Class BinaryHashTable

  • All Implemented Interfaces:
    org.apache.flink.core.memory.MemorySegmentSource, MemorySegmentPool

    public class BinaryHashTable
    extends BaseHybridHashTable
    An implementation of a Hybrid Hash Join. The join starts operating in memory and gradually starts spilling contents to disk, when the memory is not sufficient. It does not need to know a priority how large the input will be.

    The design of this class follows in many parts the design presented in "Hash joins and hash teams in Microsoft SQL Server", by Goetz Graefe et al. In its current state, the implementation lacks features like dynamic role reversal, partition tuning, or histogram guided partitioning.

    • Constructor Detail

      • BinaryHashTable

        public BinaryHashTable​(Object owner,
                               boolean compressionEnabled,
                               int compressionBlockSize,
                               AbstractRowDataSerializer buildSideSerializer,
                               AbstractRowDataSerializer probeSideSerializer,
                               Projection<org.apache.flink.table.data.RowData,​org.apache.flink.table.data.binary.BinaryRowData> buildSideProjection,
                               Projection<org.apache.flink.table.data.RowData,​org.apache.flink.table.data.binary.BinaryRowData> probeSideProjection,
                               org.apache.flink.runtime.memory.MemoryManager memManager,
                               long reservedMemorySize,
                               org.apache.flink.runtime.io.disk.iomanager.IOManager ioManager,
                               int avgRecordLen,
                               long buildRowCount,
                               boolean useBloomFilters,
                               HashJoinType type,
                               JoinCondition condFunc,
                               boolean reverseJoin,
                               boolean[] filterNulls,
                               boolean tryDistinctBuildRow)
    • Method Detail

      • putBuildRow

        public void putBuildRow​(org.apache.flink.table.data.RowData row)
                         throws IOException
        Put a build side row to hash table.
        Throws:
        IOException
      • tryProbe

        public boolean tryProbe​(org.apache.flink.table.data.RowData record)
                         throws IOException
        Find matched build side rows for a probe row.
        Returns:
        return false if the target partition has spilled, we will spill this probe row too. The row will be re-match in rebuild phase.
        Throws:
        IOException
      • nextMatching

        public boolean nextMatching()
                             throws IOException
        Next record from rebuilt spilled partition or build side outer partition.
        Throws:
        IOException
      • getCurrentProbeRow

        public org.apache.flink.table.data.RowData getCurrentProbeRow()
      • getBuildSideIterator

        public RowIterator<org.apache.flink.table.data.binary.BinaryRowData> getBuildSideIterator()
      • clearPartitions

        public void clearPartitions()
        This method clears all partitions currently residing (partially) in memory. It releases all memory and deletes all spilled partitions.
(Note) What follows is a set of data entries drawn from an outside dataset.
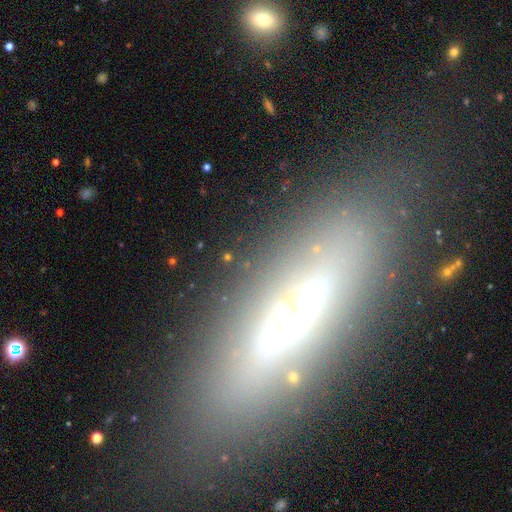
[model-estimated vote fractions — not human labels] smooth_or_featured: featured or disk (p=0.46) [alt: smooth p=0.38]
merging: none (p=0.71) [alt: minor disturbance p=0.16]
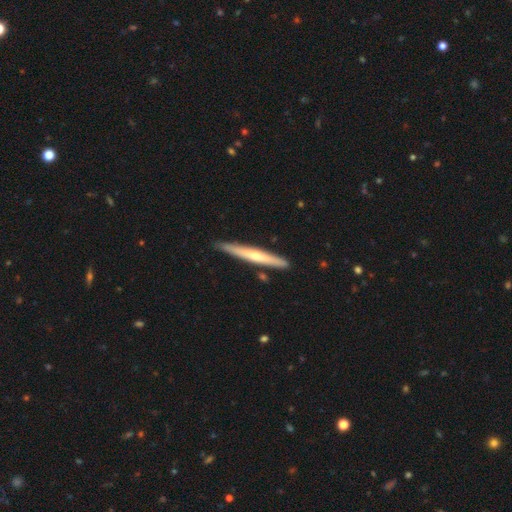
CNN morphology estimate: A featured or disk galaxy (55%) viewed edge-on (94%) with a rounded central bulge (63%).

Vote fractions:
- Smooth or featured? featured or disk: 55% / smooth: 40% / star or artifact: 5%
- Edge-on disk? yes: 94% / no: 6%
- Edge-on bulge? rounded: 63% / none: 34% / boxy: 3%
- Merging? none: 87% / minor disturbance: 9% / merger: 2% / major disturbance: 1%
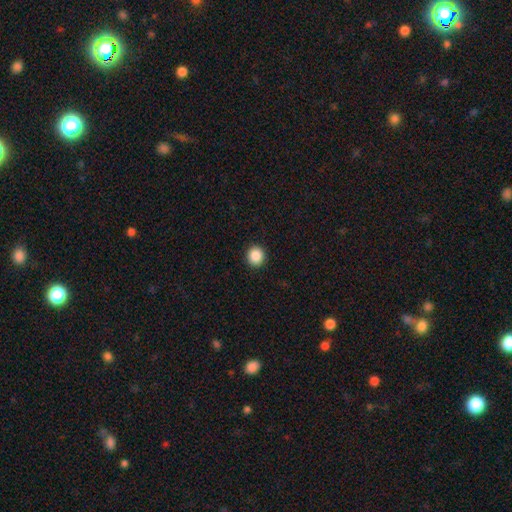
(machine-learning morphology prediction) Overall: smooth (88%). How rounded: round (92%). Merging: none (93%).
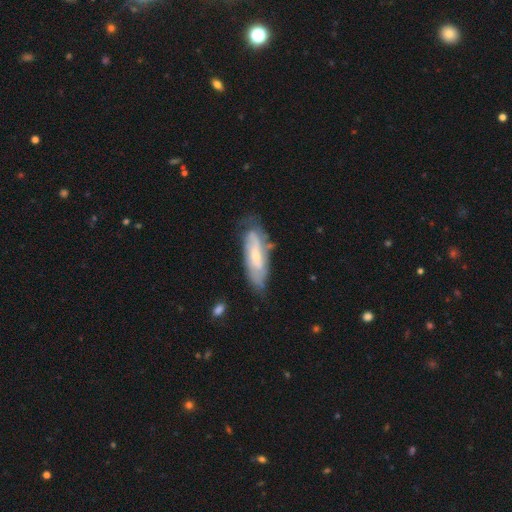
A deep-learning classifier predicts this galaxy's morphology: Smooth or featured? featured or disk (61%)
Edge-on disk? no (78%)
Merging? none (61%)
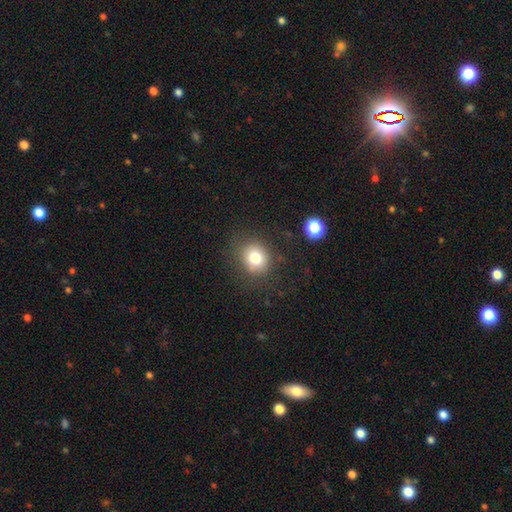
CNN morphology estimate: The model was most divided on "how rounded": round: 77%, in between: 22%, cigar-shaped: 1%. More confident: merging — none (83%); smooth or featured — smooth (77%).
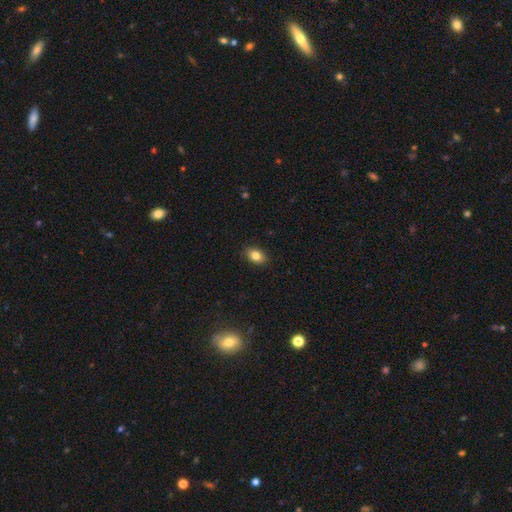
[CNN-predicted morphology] smooth-or-featured: smooth: 83% | star or artifact: 9% | featured or disk: 8%
  how-rounded: in between: 84% | round: 14% | cigar-shaped: 2%
  merging: none: 89% | minor disturbance: 8% | major disturbance: 2% | merger: 1%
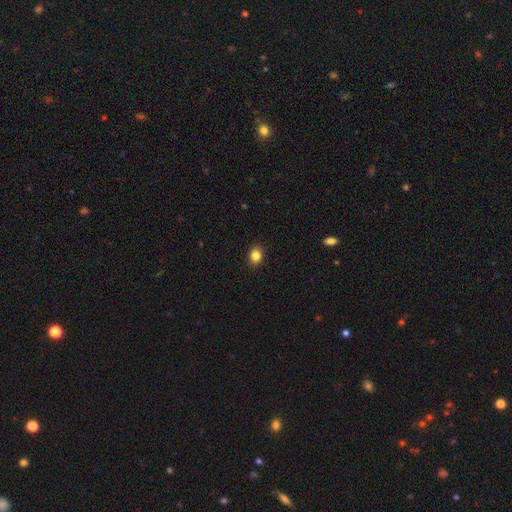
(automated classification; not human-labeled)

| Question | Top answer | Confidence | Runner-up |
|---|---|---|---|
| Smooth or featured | smooth | 85% | star or artifact (10%) |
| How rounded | round | 54% | in between (45%) |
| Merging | none | 89% | minor disturbance (8%) |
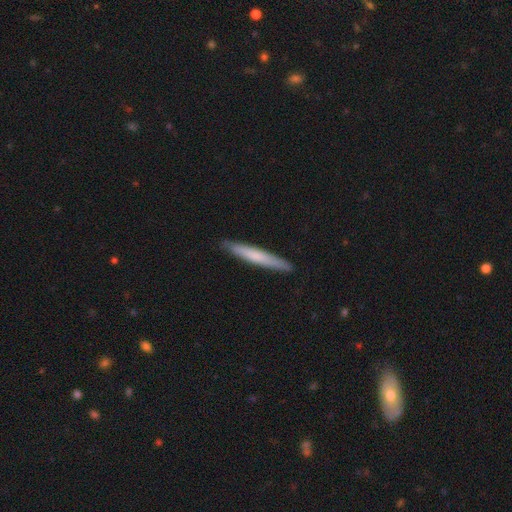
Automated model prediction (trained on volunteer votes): smooth-or-featured: smooth: 65% | featured or disk: 31% | star or artifact: 5%
  how-rounded: cigar-shaped: 96% | in between: 3% | round: 1%
  merging: none: 90% | minor disturbance: 7% | major disturbance: 1% | merger: 1%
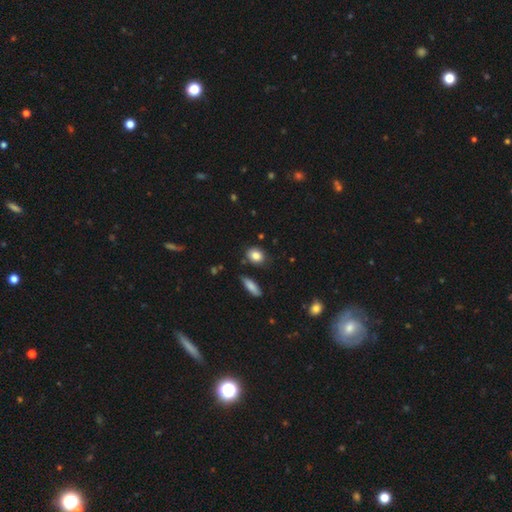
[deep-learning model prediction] Morphology: type=smooth (85%); roundness=in between (51%); merging=none (80%).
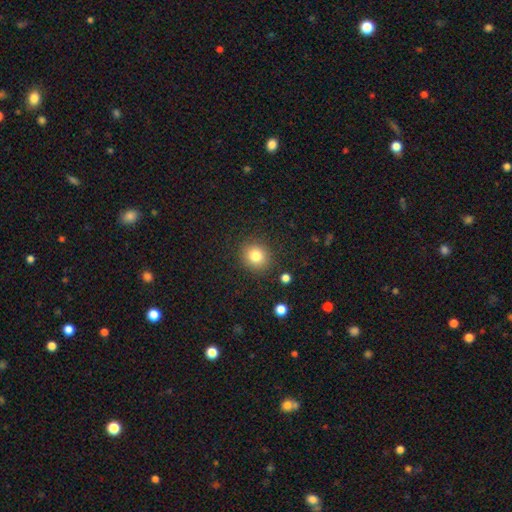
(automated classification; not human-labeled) smooth_or_featured: smooth (p=0.82) [alt: star or artifact p=0.11]
how_rounded: round (p=0.85) [alt: in between p=0.15]
merging: none (p=0.88) [alt: minor disturbance p=0.08]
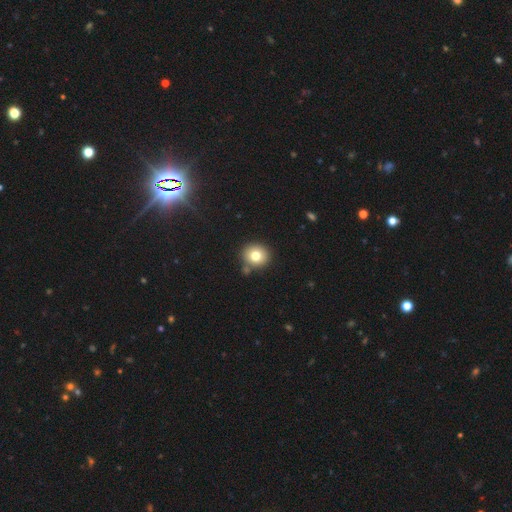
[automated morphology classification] This is likely a smooth galaxy (76%). How rounded: clearly round (87%). Merging: likely none (79%).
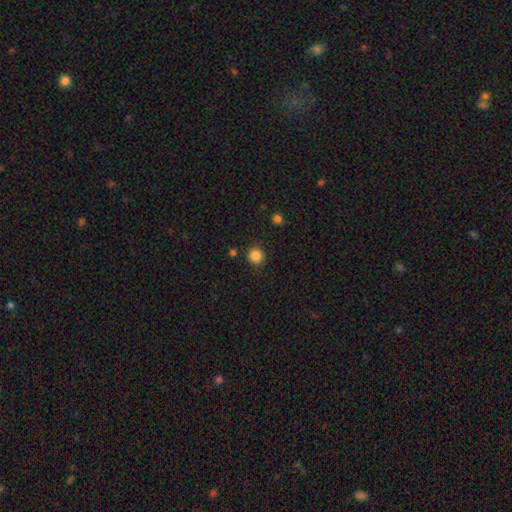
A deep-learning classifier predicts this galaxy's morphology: Smooth or featured: smooth — 85% (star or artifact — 11%)
How rounded: round — 93% (in between — 6%)
Merging: none — 89% (minor disturbance — 7%)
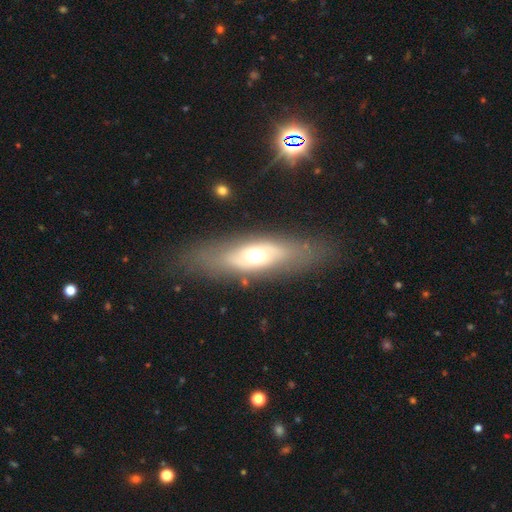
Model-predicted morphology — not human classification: The model was most divided on "smooth or featured" (2-way tie): featured or disk: 46%, smooth: 46%, star or artifact: 8%. More confident: merging — none (75%).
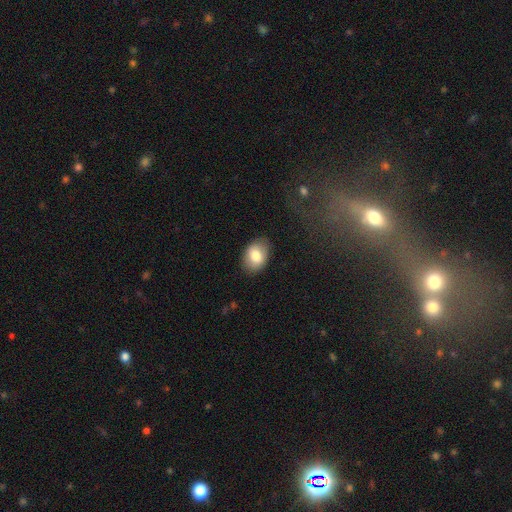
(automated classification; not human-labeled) smooth 81%, featured or disk 12%, star or artifact 7%. Down the decision tree: how rounded — in between (79%); merging — none (85%).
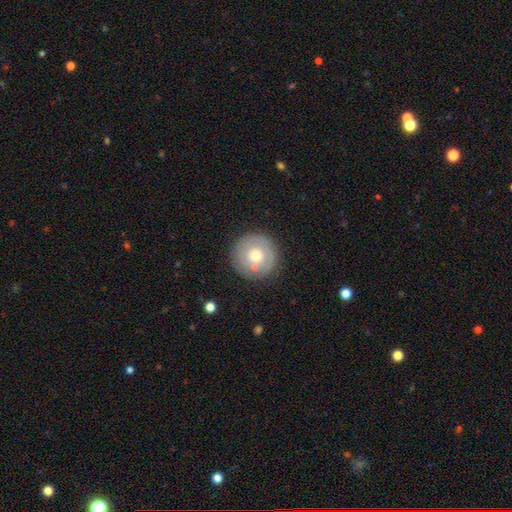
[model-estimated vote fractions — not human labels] smooth-or-featured: smooth: 57% | featured or disk: 36% | star or artifact: 7%
  how-rounded: round: 95% | in between: 4% | cigar-shaped: 1%
  merging: none: 81% | minor disturbance: 11% | merger: 4% | major disturbance: 4%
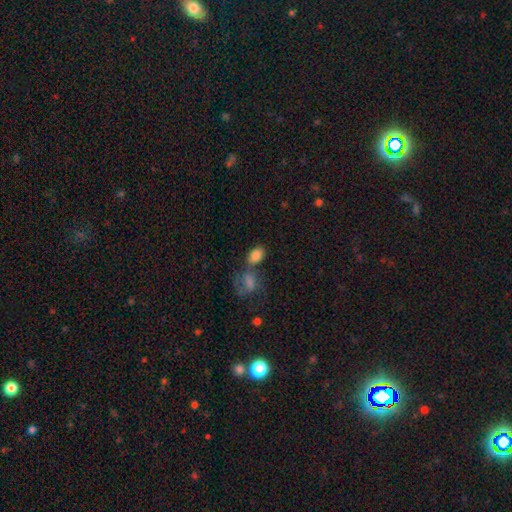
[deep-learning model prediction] Smooth or featured: smooth — 82% (featured or disk — 9%)
How rounded: in between — 84% (round — 15%)
Merging: none — 42% (merger — 37%)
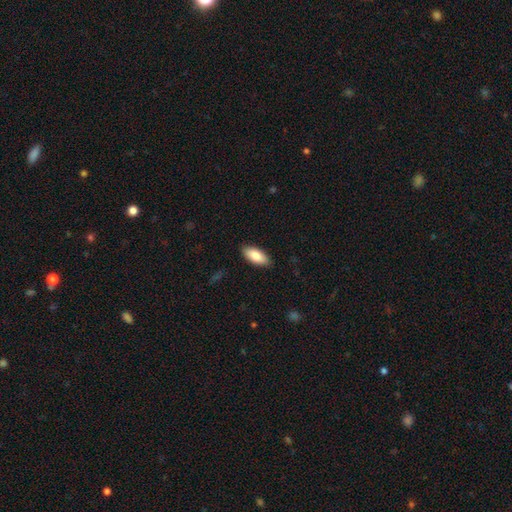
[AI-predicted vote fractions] smooth_or_featured: smooth (p=0.85) [alt: featured or disk p=0.09]
how_rounded: in between (p=0.88) [alt: cigar-shaped p=0.10]
merging: none (p=0.88) [alt: minor disturbance p=0.09]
        This method is intended for a hard cleanup in the case that the join is aborted.

        Specified by:
        clearPartitions in class BaseHybridHashTable
      • spillPartition

        protected int spillPartition()
                              throws IOException
        Selects a partition and spills it. The number of the spilled partition is returned.
        Specified by:
        spillPartition in class BaseHybridHashTable
        Returns:
        The number of the spilled partition.
        Throws:
        IOException